Explicitly document that the team has needed skills to sustain models. We have seen consultants guilty of building support for new techniques, then leaving. Check that:

  • IT task are automated. Many actions for quality assurance, configuring infrastructure, and deploying code should be driven by scripts rather than performed manually.
  • If an organization is newer to cloud, hire experienced talent and have IT people earn certifications. In highly regulated industries, stress that certification provides evidence to regulators of project control.
  • Product managers and business process owners understand algorithms and actively own a roadmap for evolving machine learning applications.

Project Structure

This chart shows concurrency and proportions of stages and tasks. Most time is spent understanding the data generating process and creating training data.

What’s Next?

Conversations with innovative companies show increased awareness of cognitive bias. In first generation projects, clients often assumed human decisions were optimal and sought to replicate these. Now, businesses think more about how decisions are made.

Second, expect digital twins of business processes. Digital twins are widely used with complex machines, such as jet engines, to quantify how design and usage affects reliability and efficiency. Similarly, process digital twins show how inputs affect results. For example, the alternatives investing arm of a leading asset manager intends to identify why they declined investments that later showed positive outcomes.

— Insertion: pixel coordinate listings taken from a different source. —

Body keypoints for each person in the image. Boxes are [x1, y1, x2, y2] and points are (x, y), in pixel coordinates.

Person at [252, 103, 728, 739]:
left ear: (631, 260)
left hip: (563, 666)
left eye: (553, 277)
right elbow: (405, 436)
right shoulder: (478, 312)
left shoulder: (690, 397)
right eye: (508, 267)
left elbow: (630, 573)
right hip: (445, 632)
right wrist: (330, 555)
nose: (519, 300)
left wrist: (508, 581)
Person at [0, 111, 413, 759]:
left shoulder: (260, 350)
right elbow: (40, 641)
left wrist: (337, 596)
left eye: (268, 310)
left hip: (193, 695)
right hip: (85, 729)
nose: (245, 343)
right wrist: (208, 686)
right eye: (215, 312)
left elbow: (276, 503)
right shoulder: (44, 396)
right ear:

Finally, we see natural language increasingly used to interact with models. This will lead to conversations with business process digital twins: “Hey Sales, what would be the likely effect of a free shipping promotion?” or “New Merchant Onboarding, what’s the top reason requiring more than three days to start accepting payments on our platform?”. This requires that methodologies include a dictionary of terms and map how they relate (ontology).


Machine learning has moved from exploration to a mainstream business tool. Methodology similarly needs to shift from learning possibilities to delivering results. The Machine Intelligence methodology progressively builds understanding and alignment across a business, reduces uncertainty through rigor and iteration, and forms enduring capabilities to sustain results.